With this single exception, I feel certain that every chaplain in France had the same sort of experience. When I first arrived in France I was one of thirty-five chaplains assembled at the chaplains' headquarters for instruction and assignment. Our evening service was conducted in front of the quaint, angular château on a level lawn surrounded by straight rows of poplars. One evening Chaplain Paul Moody, of the Senior Chaplain's office, gave us an inspirational appeal derived from his own experience and his observation of so many successful chaplains at the front. Afterward, informally, a Catholic told us briefly what we should do in case we found a dying Catholic in the hospital or on the field, with no priest at hand. Then I was asked how best the others might minister to a Jewish soldier in extremity. I repeated to them the old Hebrew confession of faith; Shema Yisroel adonoi elohenu adonoi echod, "Hear O Israel, the Lord is our God, the Lord is One." I told them to lead the boy in reciting it, or if necessary just to say it for him, and the next morning when I brought down copies of the words for them all I was deeply touched by their eagerness to know them. These men did not go out to convert others to their own view of truth and life; they were ready to serve pious souls and to bring God's presence near to all. Christian ministers were eager to help Jews to be better Jews; rabbis were glad to help Christians to be better Christians. We learned amid the danger and the bitterness to serve God and man, not in opposition and not even in toleration, but in true helpfulness toward one another. I doubt whether these men, once so willing to serve men of all creeds at the risk of their lives, are foremost in the ranks of Jewish conversionists to-day.

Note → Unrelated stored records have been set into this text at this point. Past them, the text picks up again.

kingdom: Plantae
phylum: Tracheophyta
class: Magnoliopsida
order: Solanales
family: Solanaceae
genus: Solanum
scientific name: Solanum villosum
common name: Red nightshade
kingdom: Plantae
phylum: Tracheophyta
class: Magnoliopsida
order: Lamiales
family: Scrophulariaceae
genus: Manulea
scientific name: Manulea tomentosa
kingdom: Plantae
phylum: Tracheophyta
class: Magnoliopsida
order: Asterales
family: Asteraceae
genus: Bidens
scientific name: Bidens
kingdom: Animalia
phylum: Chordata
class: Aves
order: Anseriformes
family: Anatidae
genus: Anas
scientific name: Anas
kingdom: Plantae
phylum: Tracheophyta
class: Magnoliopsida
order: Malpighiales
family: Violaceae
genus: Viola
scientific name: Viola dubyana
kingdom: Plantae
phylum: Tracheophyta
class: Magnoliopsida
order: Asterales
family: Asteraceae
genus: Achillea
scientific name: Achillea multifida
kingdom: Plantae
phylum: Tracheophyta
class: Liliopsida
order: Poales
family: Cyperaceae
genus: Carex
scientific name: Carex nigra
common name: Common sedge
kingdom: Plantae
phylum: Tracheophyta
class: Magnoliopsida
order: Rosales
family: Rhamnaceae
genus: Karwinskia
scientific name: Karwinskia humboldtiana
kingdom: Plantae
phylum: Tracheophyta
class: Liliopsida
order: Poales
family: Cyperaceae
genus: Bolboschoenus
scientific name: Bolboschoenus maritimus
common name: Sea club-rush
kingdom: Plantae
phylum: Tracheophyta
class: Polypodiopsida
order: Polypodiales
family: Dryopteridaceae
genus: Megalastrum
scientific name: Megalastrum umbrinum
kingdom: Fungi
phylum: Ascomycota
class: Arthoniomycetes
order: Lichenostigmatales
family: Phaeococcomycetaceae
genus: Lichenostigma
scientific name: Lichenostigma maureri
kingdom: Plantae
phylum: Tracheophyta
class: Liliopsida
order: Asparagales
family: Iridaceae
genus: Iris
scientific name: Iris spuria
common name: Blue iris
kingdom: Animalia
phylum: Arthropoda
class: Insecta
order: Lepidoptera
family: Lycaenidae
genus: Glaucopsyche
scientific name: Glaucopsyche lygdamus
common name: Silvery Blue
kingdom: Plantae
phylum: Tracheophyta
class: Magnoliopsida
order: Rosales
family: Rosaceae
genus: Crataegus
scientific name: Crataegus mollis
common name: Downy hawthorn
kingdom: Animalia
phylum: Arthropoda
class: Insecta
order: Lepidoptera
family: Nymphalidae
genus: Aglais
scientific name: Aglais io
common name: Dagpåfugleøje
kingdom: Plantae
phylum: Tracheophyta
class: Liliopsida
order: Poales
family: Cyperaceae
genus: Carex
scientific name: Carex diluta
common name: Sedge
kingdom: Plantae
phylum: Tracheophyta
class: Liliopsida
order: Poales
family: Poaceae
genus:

Much of this spirit of genuine religion and of equal regard for all religions was due to the example and personal influence of the Senior Chaplain of the American Expeditionary Forces, Bishop Charles H. Brent, now the Protestant Episcopal Bishop of the Diocese of Western New York. Bishop Brent utilized his great ability, his high spirituality and his personal acquaintance with the Commander-in-Chief all for the welfare of the men in the service. Assiduous in his personal devotions, definite in his personal preaching, when he turned to his duties as Senior Chaplain he simply forgot his own affiliations in the interest of all religions alike. Catholic and Protestant had equal faith in the impartiality and justice of his acts. He was especially careful in behalf of the Jewish men because he knew that they were a minority and might otherwise be neglected. The official orders and the detailed arrangements for the various holydays were a serious consideration with him. His spirit animated his entire staff. Chaplain Voorsanger felt it from the outset. Chaplain Paul D. Moody, Bishop Brent's assistant in the chaplains' office at General Headquarters, was animated by it equally with his chief. Chaplain Moody, a son of the great evangelist and now in one of the important Presbyterian churches in New York City, was fond of telling how the various commanding officers would often greet him as "Father" or "Bishop."